Starting with the line that contains "- @real-system/alert-primitive@0.0.11", copy out each line through the end of the entries below, exactly as written, and nothing else.
((
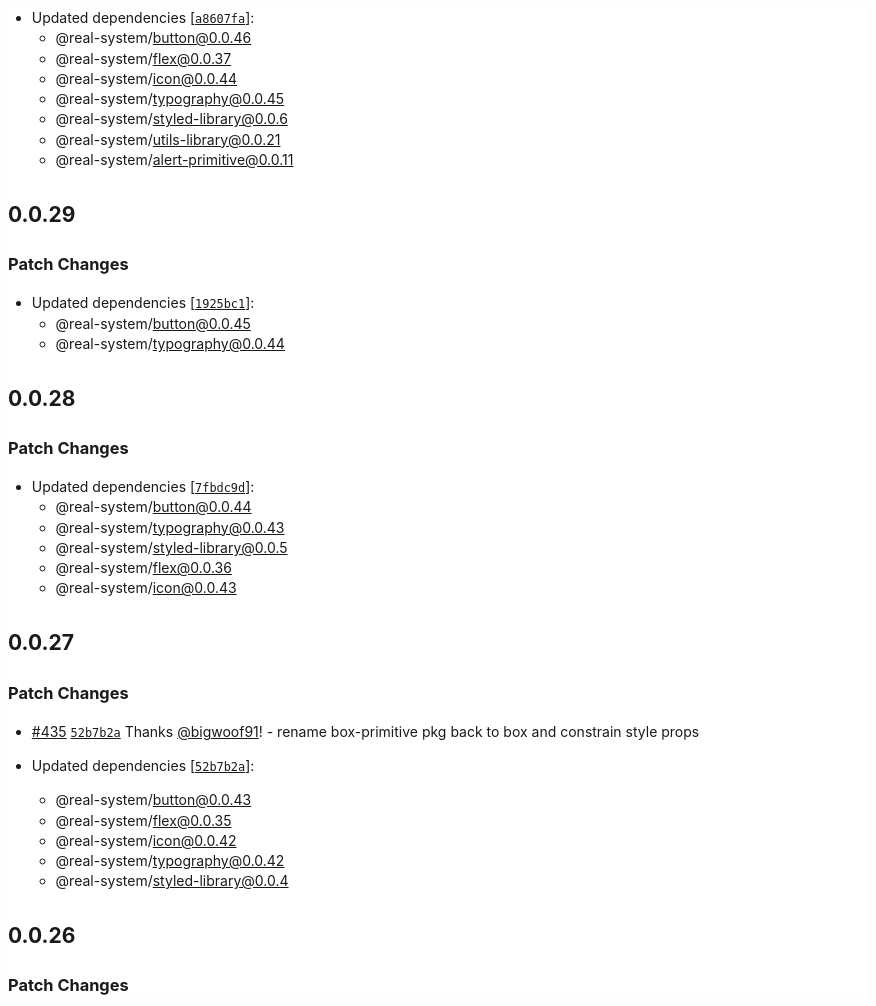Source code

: - Updated dependencies [[`a8607fa`](https://github.com/bigwoof91/real-system/commit/a8607fac8d86d1111a7bfbdf1a4283e5a238079b)]:
  - @real-system/button@0.0.46
  - @real-system/flex@0.0.37
  - @real-system/icon@0.0.44
  - @real-system/typography@0.0.45
  - @real-system/styled-library@0.0.6
  - @real-system/utils-library@0.0.21
  - @real-system/alert-primitive@0.0.11

## 0.0.29

### Patch Changes

- Updated dependencies [[`1925bc1`](https://github.com/bigwoof91/real-system/commit/1925bc1dc3a357c683208df183a92a9363fd5bd8)]:
  - @real-system/button@0.0.45
  - @real-system/typography@0.0.44

## 0.0.28

### Patch Changes

- Updated dependencies [[`7fbdc9d`](https://github.com/bigwoof91/real-system/commit/7fbdc9d01bfe1354332e328cbb6231cab40a1cef)]:
  - @real-system/button@0.0.44
  - @real-system/typography@0.0.43
  - @real-system/styled-library@0.0.5
  - @real-system/flex@0.0.36
  - @real-system/icon@0.0.43

## 0.0.27

### Patch Changes

- [#435](https://github.com/bigwoof91/real-system/pull/435) [`52b7b2a`](https://github.com/bigwoof91/real-system/commit/52b7b2a6f7962ed3e4e428e4d896310ed97ee0ae) Thanks [@bigwoof91](https://github.com/bigwoof91)! - rename box-primitive pkg back to box and constrain style props

- Updated dependencies [[`52b7b2a`](https://github.com/bigwoof91/real-system/commit/52b7b2a6f7962ed3e4e428e4d896310ed97ee0ae)]:
  - @real-system/button@0.0.43
  - @real-system/flex@0.0.35
  - @real-system/icon@0.0.42
  - @real-system/typography@0.0.42
  - @real-system/styled-library@0.0.4

## 0.0.26

### Patch Changes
))
ANSWER BOX =
  - @real-system/alert-primitive@0.0.11

## 0.0.29

### Patch Changes

- Updated dependencies [[`1925bc1`](https://github.com/bigwoof91/real-system/commit/1925bc1dc3a357c683208df183a92a9363fd5bd8)]:
  - @real-system/button@0.0.45
  - @real-system/typography@0.0.44

## 0.0.28

### Patch Changes

- Updated dependencies [[`7fbdc9d`](https://github.com/bigwoof91/real-system/commit/7fbdc9d01bfe1354332e328cbb6231cab40a1cef)]:
  - @real-system/button@0.0.44
  - @real-system/typography@0.0.43
  - @real-system/styled-library@0.0.5
  - @real-system/flex@0.0.36
  - @real-system/icon@0.0.43

## 0.0.27

### Patch Changes

- [#435](https://github.com/bigwoof91/real-system/pull/435) [`52b7b2a`](https://github.com/bigwoof91/real-system/commit/52b7b2a6f7962ed3e4e428e4d896310ed97ee0ae) Thanks [@bigwoof91](https://github.com/bigwoof91)! - rename box-primitive pkg back to box and constrain style props

- Updated dependencies [[`52b7b2a`](https://github.com/bigwoof91/real-system/commit/52b7b2a6f7962ed3e4e428e4d896310ed97ee0ae)]:
  - @real-system/button@0.0.43
  - @real-system/flex@0.0.35
  - @real-system/icon@0.0.42
  - @real-system/typography@0.0.42
  - @real-system/styled-library@0.0.4

## 0.0.26

### Patch Changes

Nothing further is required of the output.